Antonello is Head of Risk and Quantitative Analysis – EMEA Index Strategies at BlackRock and will be participating on the panel ‘ESG and SRI investing on the boom – What does it mean for performance and risk teams?’ at TSAM London.

We got in touch with him to ask a few questions regarding the topic and here are his thoughts:

With the growing focus on socially responsible investing (SRI), institutional investors/ large pension funds are starting to consider the importance of ESG in mainstream decision making. What is driving this change and how are investment managers reacting to it?

Sustainable investing is increasingly becoming a major force across global financial markets, driving flows and asset growth. According to the Global Sustainable Investing Alliance, global sustainable investment reached USD 30.7 trillion in 2018. Multiple factors support this growth: the urgent need to address climate change and the increasing salience of associated physical and transition risks, changing societal preferences, and the increasing availability and quality of ESG data, to name a few.

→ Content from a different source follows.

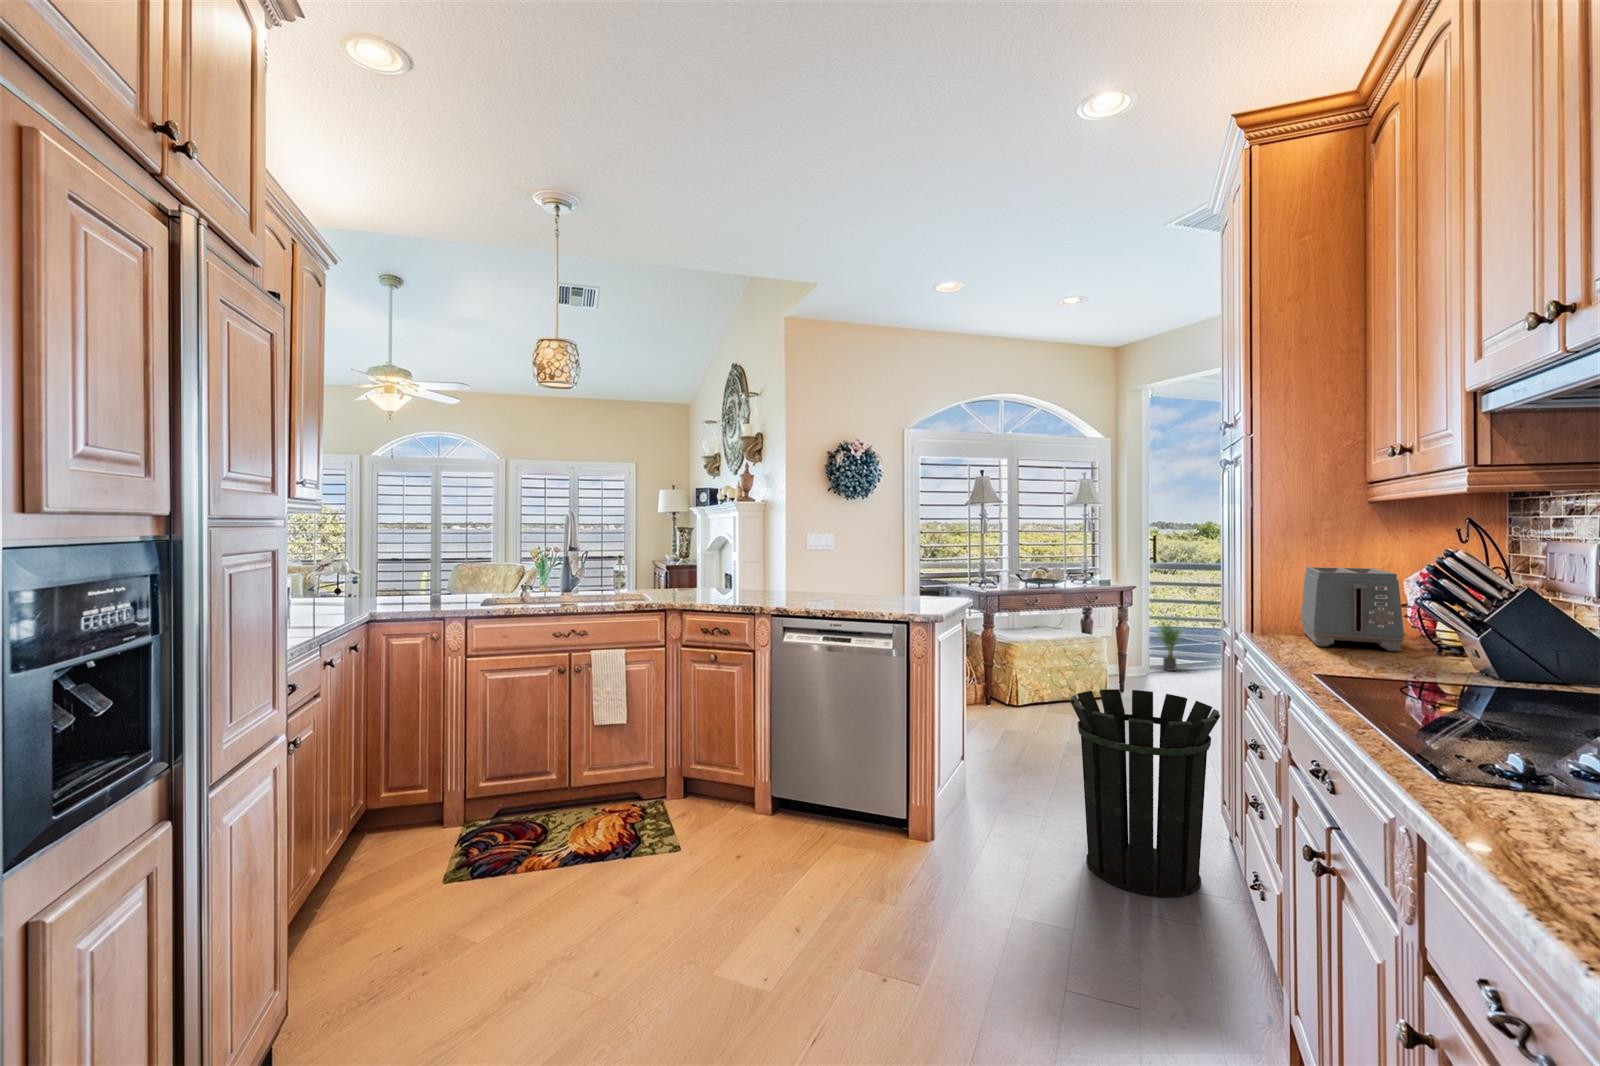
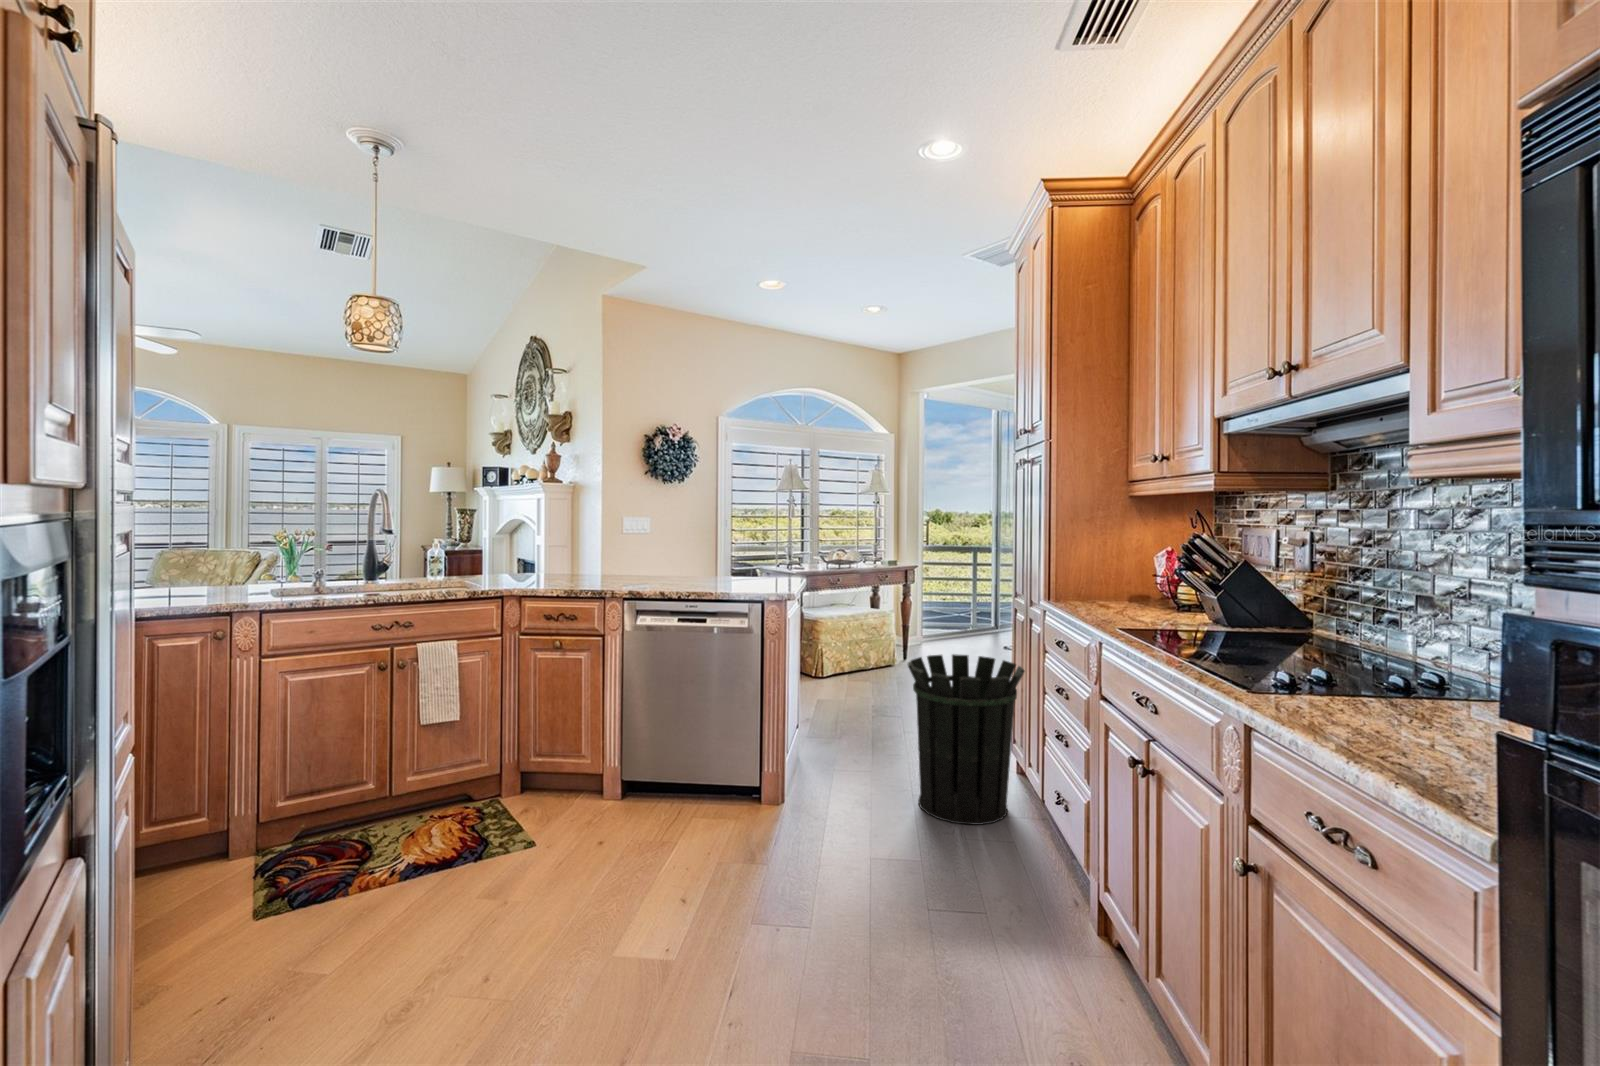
toaster: present [1301,567,1404,651] -> none [1086,548,1162,611]
potted plant: present [1159,614,1181,671] -> none [928,590,959,642]

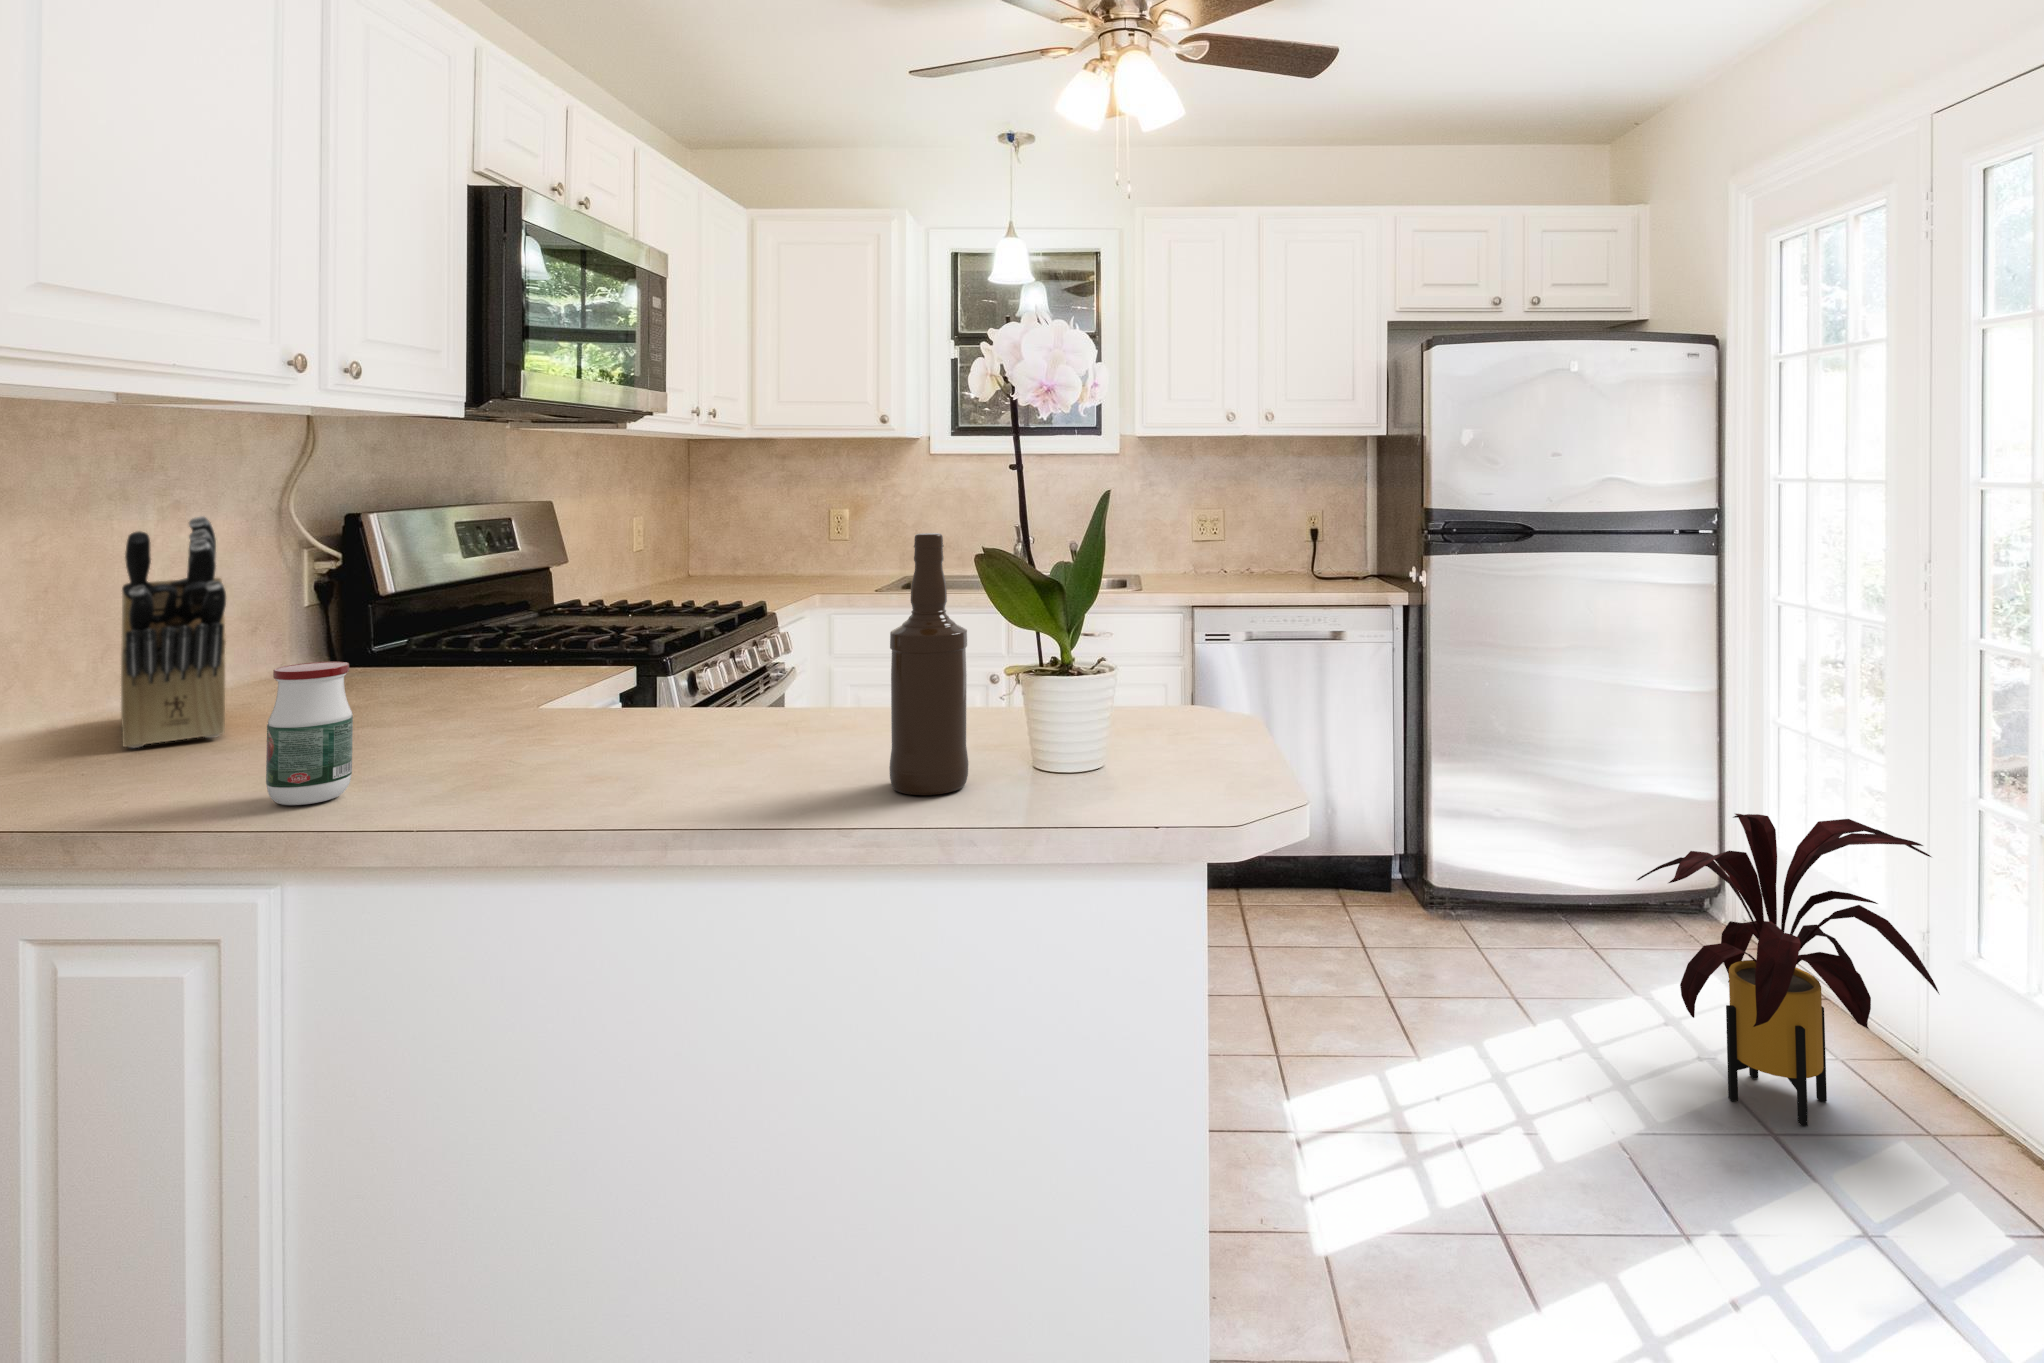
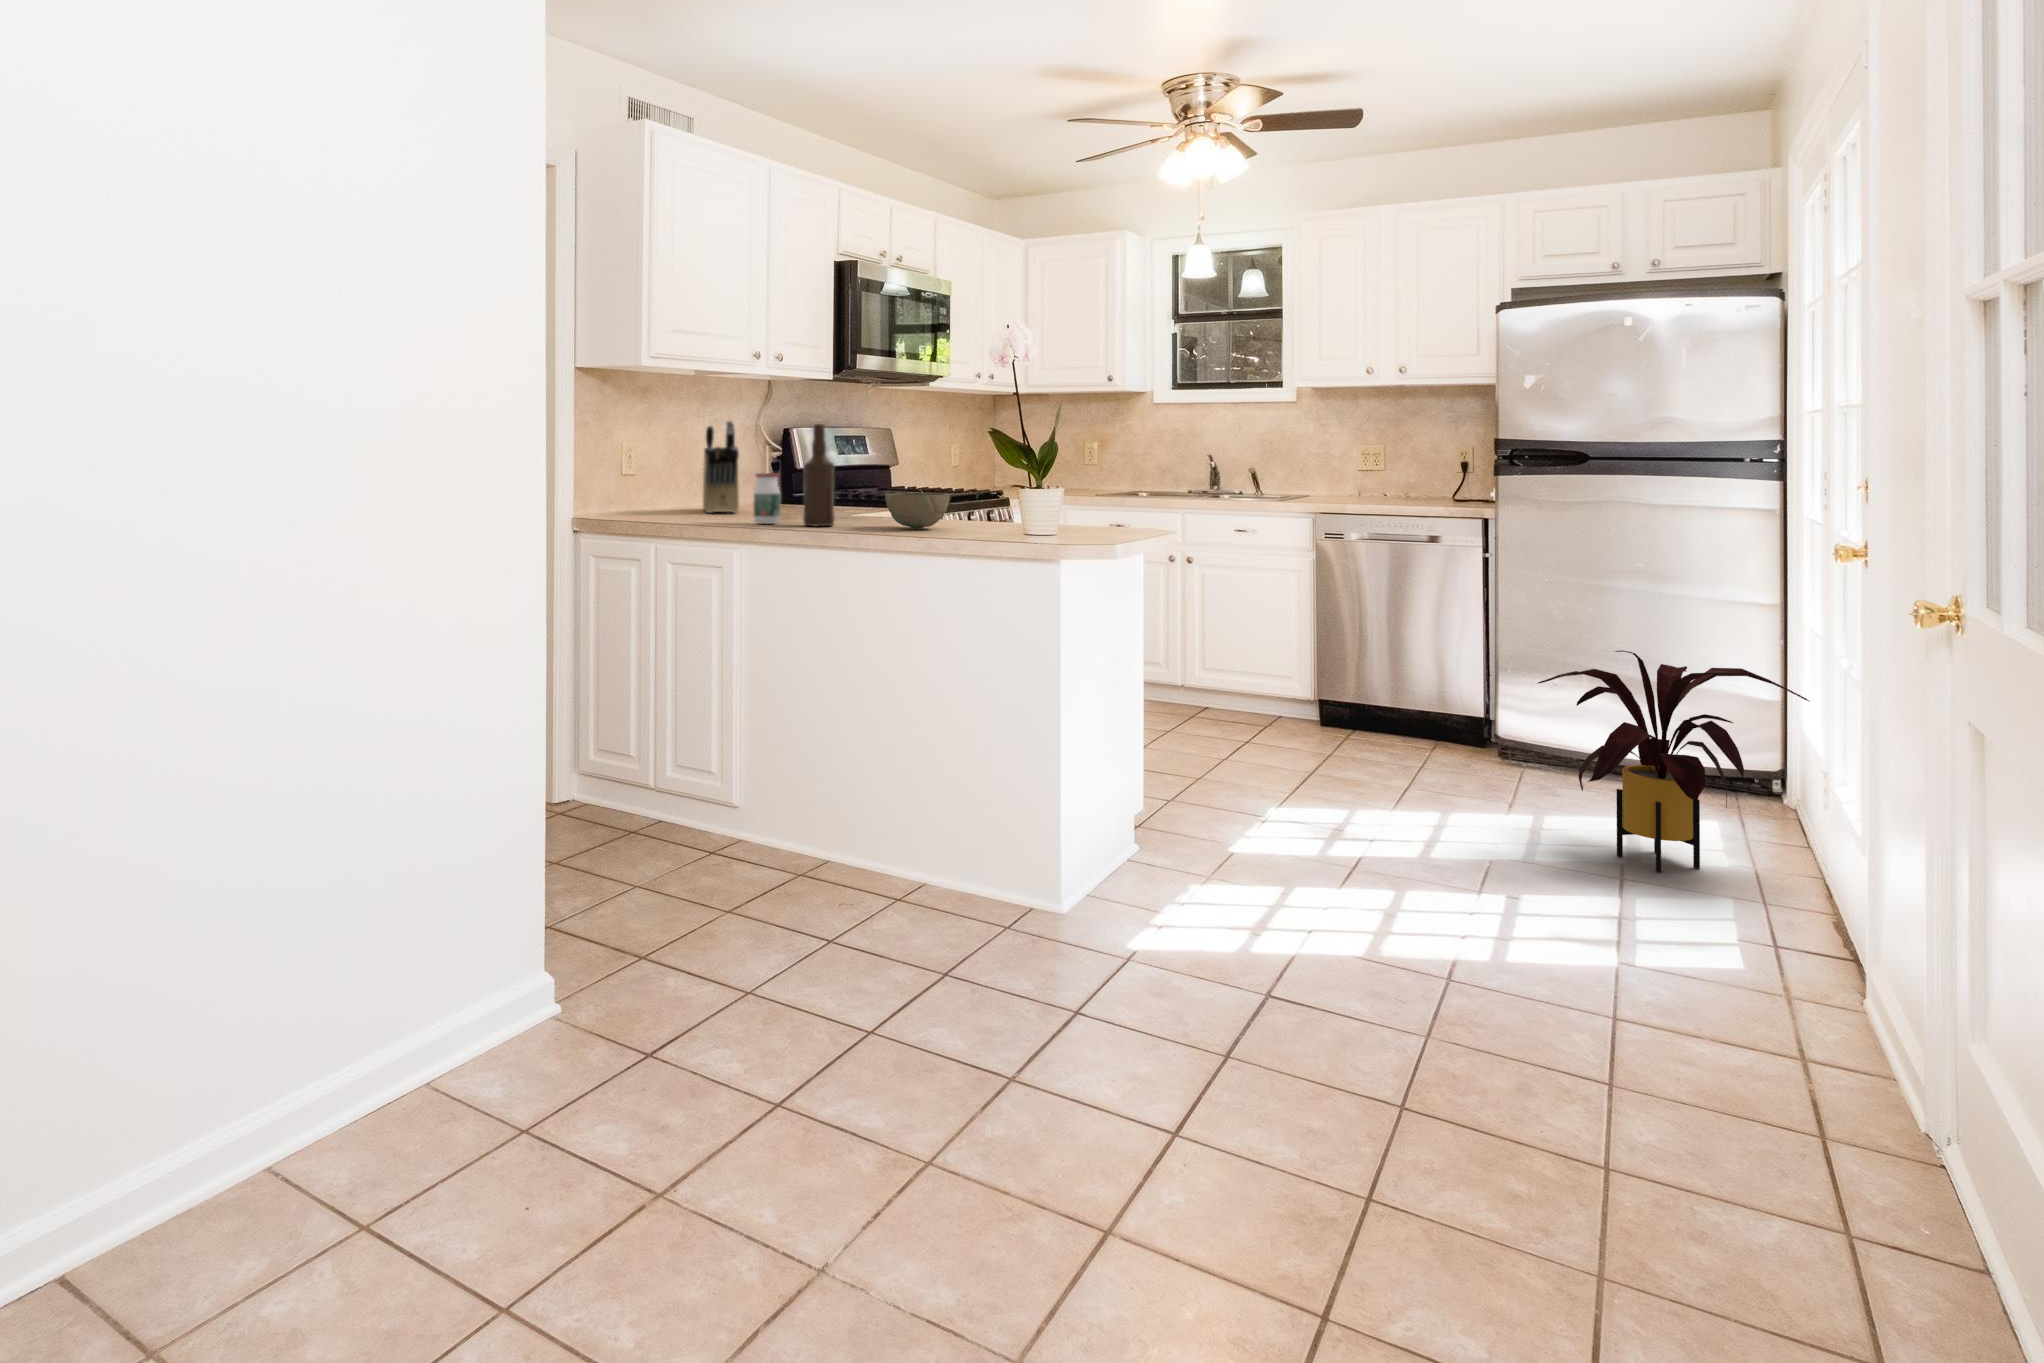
bottle: present [889,533,969,795] -> present [803,424,835,526]
bowl: none [657,682,815,776] -> present [885,493,949,528]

As we’ve seen through populist and student-led movements around the world, society’s expectations of companies, asset managers, and asset owners are changing. At BlackRock, we believe this will lead to a major reallocation of capital as those expectations are manifested into capital allocation decisions in the future.

The integration of ESG into mainstream investment decision making is becoming increasingly popular. But what are some of the factors/ challenges that investors face in doing so?

One challenge that investors face in integrating ESG into mainstream decision making is the quality and availability of ESG data. As Larry Fink writes in his letter to CEOs, important progress improving disclosure has already been made, but we need to achieve more widespread and standardized adoption. That is why BlackRock is engaging with companies and advocating for greater disclosure aligned with the Sustainability Accounting Standards Board and the Task Force on Climate-related Financial Disclosures.

Is ESG and SRI a major way to hedge risk and ensure robust performance in the long run?

Our investment conviction is that sustainability-integrated portfolios can provide better risk- adjusted returns to investors. And with the impact of sustainability on investment returns increasing, we believe that all investors need to consider sustainability in their portfolios.

Are ETFs a major way to hedge risk and ensure robust performance in the long run?

Investors all over the world use exchange traded funds because they are low cost, transparent and offer a rich diversity of exposures. We already have the industry’s largest suite of ESG ETFs and are looking to double our offerings of ESG ETFs over the next few years. Resilient and well-constructed portfolios are essential to achieving long-term investment goals.

Is it possible to ally responsible investing in passive management?

We believe that sustainability should be our new standard for investing. We believe in making sustainable investing more accessible to all investors and lowering the hurdles for those who want to act. ETFs have democratized access to sustainable investing for many investors. We are currently working with index providers to expand and improve the universe of sustainable indexes, specifically on providing sustainable versions of flagship indices.

We will also continue to work with them to promote greater standardization and transparency of sustainable benchmark methodology.

In addition, we see investment stewardship as an essential component of our fiduciary responsibility and particularly important for our index holdings on behalf of clients, in which we are essentially permanent shareholders. We have a responsibility to engage with companies to understand if they are adequately disclosing and managing sustainability-related risks, and to hold them to account through proxy voting if they are not.